The Maintenance Mode
  • As soon as the maintenance mode is engaged, the frequency of visits Educator/Patient is reduced to once every 6 months.
  • During the Maintenance Mode sessions, the educator has access to all the education modules and can choose any piece of content that needs to covered with the patient. 
  • A streamlined evaluation (similar to the initial eval.) is done during each “maintenance” visit to identify any substantial changes on the patient’s needs that will require some adjustment. The patient could come back to an “active” education mode (more frequent education sessions, e.g. every 2 weeks).
COPD Respiratory Status Follow-up


Monitoring of stable patients from a clinic in order to identify early any aggravation of symptoms (exacerbation) and implement an action plan

Patient, Educator (Nurse, RT or Physician)

Scheduled regular automated follow-up to the patient symptoms. Intensity/Frequency can be adjusted by the Educator depending on patient needs (e.g. daily, every week, etc.). Ongoing through the year.

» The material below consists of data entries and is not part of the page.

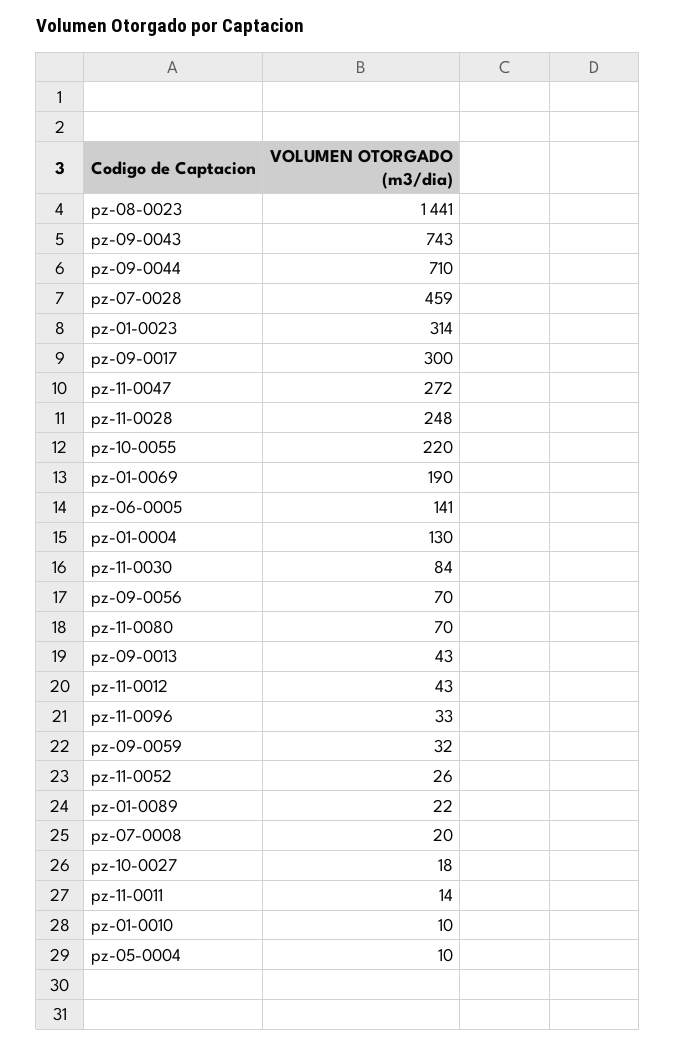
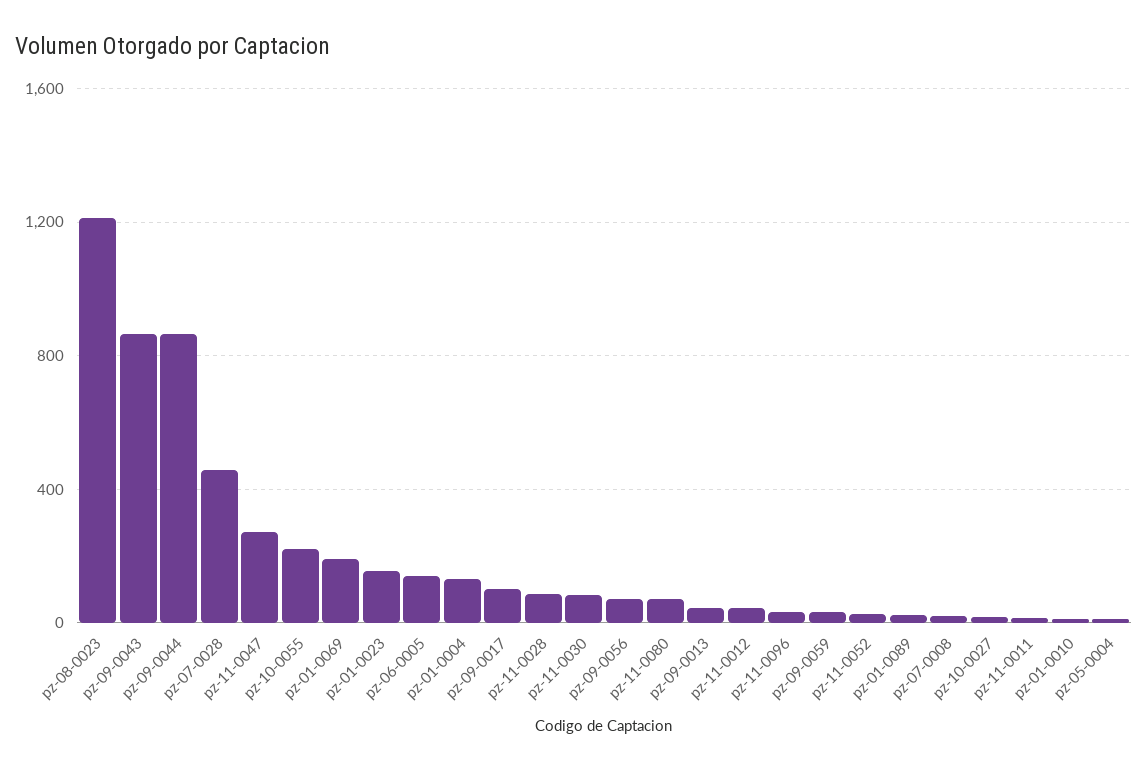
  {
-   "pz-08-0023": 1441,
+   "pz-08-0023": 1200,
-   "pz-09-0043": 743,
+   "pz-09-0043": 850,
-   "pz-09-0044": 710,
+   "pz-09-0044": 850,
    "pz-07-0028": 459,
-   "pz-01-0023": 314,
+   "pz-01-0023": 150,
-   "pz-09-0017": 300,
+   "pz-09-0017": 100,
    "pz-11-0047": 272,
-   "pz-11-0028": 248,
+   "pz-11-0028": 100,
    "pz-10-0055": 220,
    "pz-01-0069": 190,
    "pz-06-0005": 141,
    "pz-01-0004": 130,
    "pz-11-0030": 84,
    "pz-09-0056": 70,
    "pz-11-0080": 70,
    "pz-09-0013": 43,
    "pz-11-0012": 43,
    "pz-11-0096": 33,
    "pz-09-0059": 32,
    "pz-11-0052": 26,
    "pz-01-0089": 22,
    "pz-07-0008": 20,
    "pz-10-0027": 18,
    "pz-11-0011": 14,
    "pz-01-0010": 10,
    "pz-05-0004": 10
  }

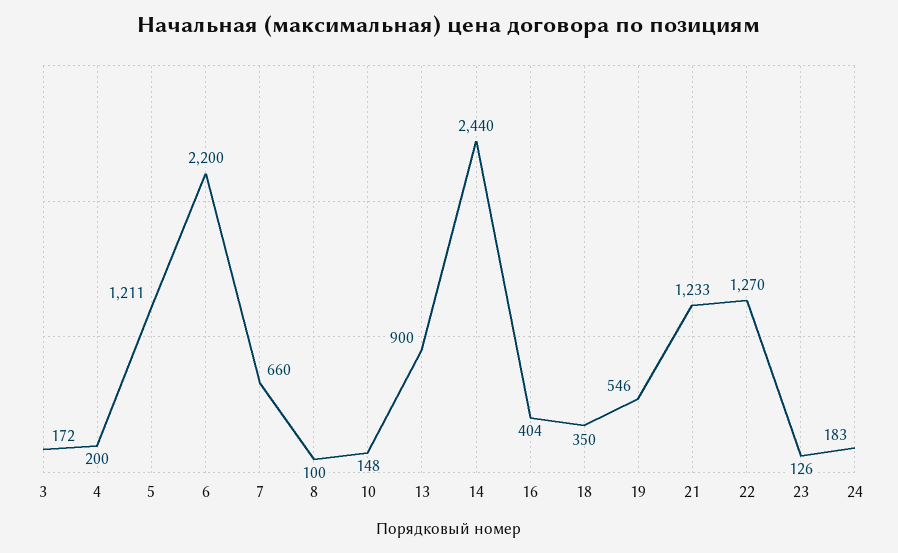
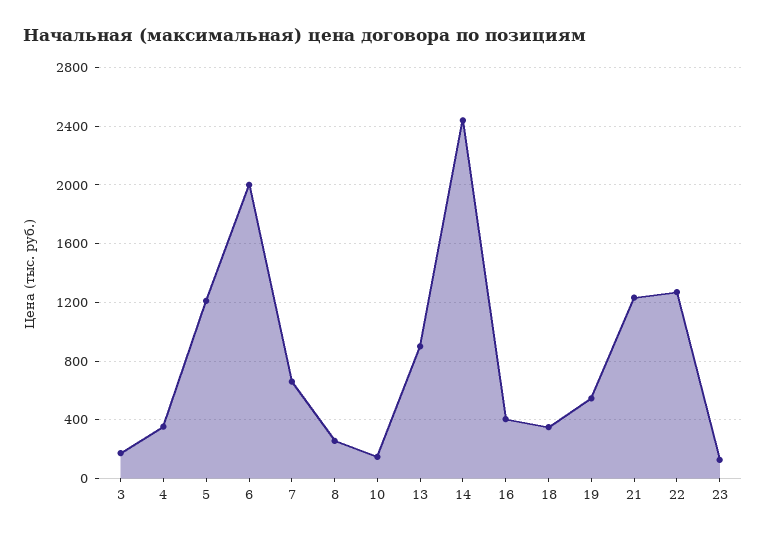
  {
    "3": 172,
-   "4": 200,
+   "4": 350,
    "5": 1211,
-   "6": 2200,
+   "6": 2000,
    "7": 660,
-   "8": 100,
+   "8": 250,
    "10": 148,
    "13": 900,
    "14": 2440,
    "16": 404,
    "18": 350,
    "19": 546,
    "21": 1233,
    "22": 1270,
-   "23": 126,
+   "23": 126
-   "24": 183
  }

  • Launch: Patients who have completed the Core Educational including setting-up an action plan.
  • Regular automated questions allow to identify any change in patient’s symptoms and severity.
  • If an exacerbation is detected the patient gets a reminder to engage their self-management strategies while waiting for the Educator to call back.
  • An alarm is generated for the Educator, so they immediately call back the patient. At this call they will evaluate any further intervention required and schedule additional follow-up.